(Dataset entries)
****************

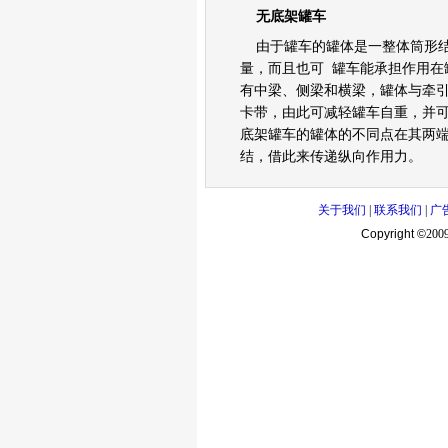
卡车油品
无底架罐车
卡车专用英文缩写
车轮系统
由于罐车的罐体是一整体筒形结
车系
量，而且也可 罐车能承担作用在
新能源
有中梁、侧梁和横梁，罐体与牵
名词解释
卡带，由此可减轻罐车自重，并
底架罐车的罐体的不同点在其两
结，借此来传递纵向作用力。
关于我们
|
联系我们
|
广
Copyright ©
200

****************

### What you have to do
Without any pictures, output the entries above exactly as they appear.

### Problem solution
卡车油品
无底架罐车
卡车专用英文缩写
车轮系统
由于罐车的罐体是一整体筒形结
车系
量，而且也可 罐车能承担作用在
新能源
有中梁、侧梁和横梁，罐体与牵
名词解释
卡带，由此可减轻罐车自重，并
底架罐车的罐体的不同点在其两
结，借此来传递纵向作用力。
关于我们
|
联系我们
|
广
Copyright ©
200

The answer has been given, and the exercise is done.